Hebdostrie - Saison 2, épisode 2

C’était le grand feuilleton de la semaine : la diffusion, dimanche 18 septembre, de 90 vidéos issues du développement de Grand Theft Auto 6. Le responsable, un pirate informatique qui revendique également une récente attaque contre Uber, a alors cherché à négocier des sommes d’argent en échange de ce qu’il prétend posséder : le code source de GTA5 et GTA6. Depuis, le FBI a annoncé l’ouverture d’une enquête et la police londonienne a arrêté un jeune hacker de 17 ans, en lien avec les faits. Derrière toute cette histoire loin d’être terminée, on va surtout revenir sur le développement particulier de ce qui est sans doute le jeu le plus attendu au monde, et depuis un bon moment déjà.

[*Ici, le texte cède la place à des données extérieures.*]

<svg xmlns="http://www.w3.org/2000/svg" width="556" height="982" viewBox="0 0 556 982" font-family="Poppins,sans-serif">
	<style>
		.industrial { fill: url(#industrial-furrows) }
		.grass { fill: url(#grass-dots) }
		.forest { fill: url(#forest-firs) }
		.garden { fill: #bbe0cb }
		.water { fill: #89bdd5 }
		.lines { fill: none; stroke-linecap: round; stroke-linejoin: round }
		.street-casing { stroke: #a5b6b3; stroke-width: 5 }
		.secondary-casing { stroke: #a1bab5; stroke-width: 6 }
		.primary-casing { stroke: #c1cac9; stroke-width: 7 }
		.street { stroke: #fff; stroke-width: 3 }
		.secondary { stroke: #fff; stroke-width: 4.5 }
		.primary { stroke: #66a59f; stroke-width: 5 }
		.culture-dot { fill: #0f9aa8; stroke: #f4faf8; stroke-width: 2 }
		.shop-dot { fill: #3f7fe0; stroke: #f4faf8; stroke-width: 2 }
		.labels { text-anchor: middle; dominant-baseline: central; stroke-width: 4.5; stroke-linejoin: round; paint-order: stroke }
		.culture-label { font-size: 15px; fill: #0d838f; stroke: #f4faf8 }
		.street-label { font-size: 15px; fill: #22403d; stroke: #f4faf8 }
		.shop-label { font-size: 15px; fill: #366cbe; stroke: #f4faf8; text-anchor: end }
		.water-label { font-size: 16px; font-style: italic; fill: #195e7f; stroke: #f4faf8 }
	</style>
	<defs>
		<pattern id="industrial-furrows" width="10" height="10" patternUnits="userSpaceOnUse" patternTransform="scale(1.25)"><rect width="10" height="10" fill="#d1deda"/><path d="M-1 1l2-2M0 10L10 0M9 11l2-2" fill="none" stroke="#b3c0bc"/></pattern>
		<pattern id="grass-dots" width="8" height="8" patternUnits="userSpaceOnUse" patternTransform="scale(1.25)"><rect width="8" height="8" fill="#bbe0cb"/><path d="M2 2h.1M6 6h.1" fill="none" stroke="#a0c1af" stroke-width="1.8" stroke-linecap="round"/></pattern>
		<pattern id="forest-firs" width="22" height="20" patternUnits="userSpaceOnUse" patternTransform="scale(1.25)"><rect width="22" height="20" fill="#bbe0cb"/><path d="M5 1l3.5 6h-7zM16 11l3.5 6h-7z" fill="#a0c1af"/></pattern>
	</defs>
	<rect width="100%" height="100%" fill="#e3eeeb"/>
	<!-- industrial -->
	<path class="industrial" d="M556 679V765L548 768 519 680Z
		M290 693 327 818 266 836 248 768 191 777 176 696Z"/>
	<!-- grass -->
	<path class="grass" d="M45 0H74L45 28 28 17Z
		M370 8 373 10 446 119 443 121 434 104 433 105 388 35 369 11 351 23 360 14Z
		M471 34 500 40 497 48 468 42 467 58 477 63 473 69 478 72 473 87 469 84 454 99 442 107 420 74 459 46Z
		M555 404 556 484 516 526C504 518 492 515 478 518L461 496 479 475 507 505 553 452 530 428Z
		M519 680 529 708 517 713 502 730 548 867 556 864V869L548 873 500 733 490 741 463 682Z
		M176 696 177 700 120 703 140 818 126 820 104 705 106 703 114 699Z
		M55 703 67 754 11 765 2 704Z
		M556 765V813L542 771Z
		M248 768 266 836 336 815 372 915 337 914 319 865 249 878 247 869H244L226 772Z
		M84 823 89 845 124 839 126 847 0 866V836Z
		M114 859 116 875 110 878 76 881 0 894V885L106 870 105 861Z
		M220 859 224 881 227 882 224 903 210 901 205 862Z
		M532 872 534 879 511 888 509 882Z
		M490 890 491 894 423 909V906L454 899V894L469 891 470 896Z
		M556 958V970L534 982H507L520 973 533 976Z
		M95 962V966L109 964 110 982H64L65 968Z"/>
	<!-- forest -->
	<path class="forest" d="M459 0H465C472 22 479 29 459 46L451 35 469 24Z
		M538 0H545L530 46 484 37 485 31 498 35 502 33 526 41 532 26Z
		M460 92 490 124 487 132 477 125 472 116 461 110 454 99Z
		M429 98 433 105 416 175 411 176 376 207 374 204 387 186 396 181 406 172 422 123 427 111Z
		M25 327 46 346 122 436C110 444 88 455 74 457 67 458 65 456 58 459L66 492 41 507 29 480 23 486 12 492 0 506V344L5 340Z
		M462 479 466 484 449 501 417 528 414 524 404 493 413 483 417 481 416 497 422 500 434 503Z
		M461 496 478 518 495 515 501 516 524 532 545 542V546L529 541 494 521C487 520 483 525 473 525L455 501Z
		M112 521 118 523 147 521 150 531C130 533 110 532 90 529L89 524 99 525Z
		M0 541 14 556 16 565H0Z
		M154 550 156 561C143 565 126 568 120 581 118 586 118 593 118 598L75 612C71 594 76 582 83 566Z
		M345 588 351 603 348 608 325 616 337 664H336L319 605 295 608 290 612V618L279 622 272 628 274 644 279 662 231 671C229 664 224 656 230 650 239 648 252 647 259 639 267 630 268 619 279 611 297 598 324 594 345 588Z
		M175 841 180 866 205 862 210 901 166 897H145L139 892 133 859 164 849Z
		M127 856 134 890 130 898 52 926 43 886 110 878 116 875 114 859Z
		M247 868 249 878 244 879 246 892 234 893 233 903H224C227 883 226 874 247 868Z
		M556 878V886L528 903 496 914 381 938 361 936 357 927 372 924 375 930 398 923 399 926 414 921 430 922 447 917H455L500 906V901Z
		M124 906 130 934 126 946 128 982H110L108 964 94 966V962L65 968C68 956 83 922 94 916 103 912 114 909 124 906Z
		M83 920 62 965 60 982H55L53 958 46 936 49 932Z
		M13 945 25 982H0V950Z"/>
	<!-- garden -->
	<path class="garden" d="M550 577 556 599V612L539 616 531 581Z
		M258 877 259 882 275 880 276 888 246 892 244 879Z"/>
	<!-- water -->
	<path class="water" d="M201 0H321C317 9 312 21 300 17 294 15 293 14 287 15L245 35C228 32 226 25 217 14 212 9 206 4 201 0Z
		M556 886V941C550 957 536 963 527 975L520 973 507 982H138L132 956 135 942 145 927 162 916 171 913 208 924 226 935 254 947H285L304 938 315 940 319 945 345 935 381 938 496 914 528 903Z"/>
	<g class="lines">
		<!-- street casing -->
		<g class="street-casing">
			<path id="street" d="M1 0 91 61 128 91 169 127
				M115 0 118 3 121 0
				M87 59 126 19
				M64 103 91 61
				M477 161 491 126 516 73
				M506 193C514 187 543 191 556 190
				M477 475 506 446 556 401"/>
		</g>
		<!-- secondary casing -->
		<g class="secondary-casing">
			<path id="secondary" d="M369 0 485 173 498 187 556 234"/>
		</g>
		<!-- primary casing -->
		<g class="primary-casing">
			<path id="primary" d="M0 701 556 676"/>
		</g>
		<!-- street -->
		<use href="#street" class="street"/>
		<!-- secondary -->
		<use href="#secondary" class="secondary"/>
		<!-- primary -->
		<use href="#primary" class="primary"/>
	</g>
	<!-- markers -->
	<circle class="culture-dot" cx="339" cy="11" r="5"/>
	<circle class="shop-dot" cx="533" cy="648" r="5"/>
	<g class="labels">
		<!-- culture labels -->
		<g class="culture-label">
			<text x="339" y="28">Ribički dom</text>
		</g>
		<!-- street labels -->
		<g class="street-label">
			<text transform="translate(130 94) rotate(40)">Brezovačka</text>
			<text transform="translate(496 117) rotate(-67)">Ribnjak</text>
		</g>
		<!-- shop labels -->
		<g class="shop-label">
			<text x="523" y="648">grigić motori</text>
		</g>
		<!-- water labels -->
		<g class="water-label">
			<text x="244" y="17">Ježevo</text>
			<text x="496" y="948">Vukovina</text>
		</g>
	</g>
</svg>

L’amélioration des conditions de travail

Concrètement, cette fuite ne nous apprenait pas grand-chose. Impossible d’en tirer la moindre conclusion, tant tout ce qu’on a vu, du gameplay à l’apparence visuelle en passant par le déroulement des missions ou la narration, peut radicalement changer d’ici à la sortie. À vrai dire, ces vidéos ne deviendront un matériel intéressant qu’une fois le produit fini commercialisé, pour constater l’évolution et se lancer dans l’exercice des comparaisons.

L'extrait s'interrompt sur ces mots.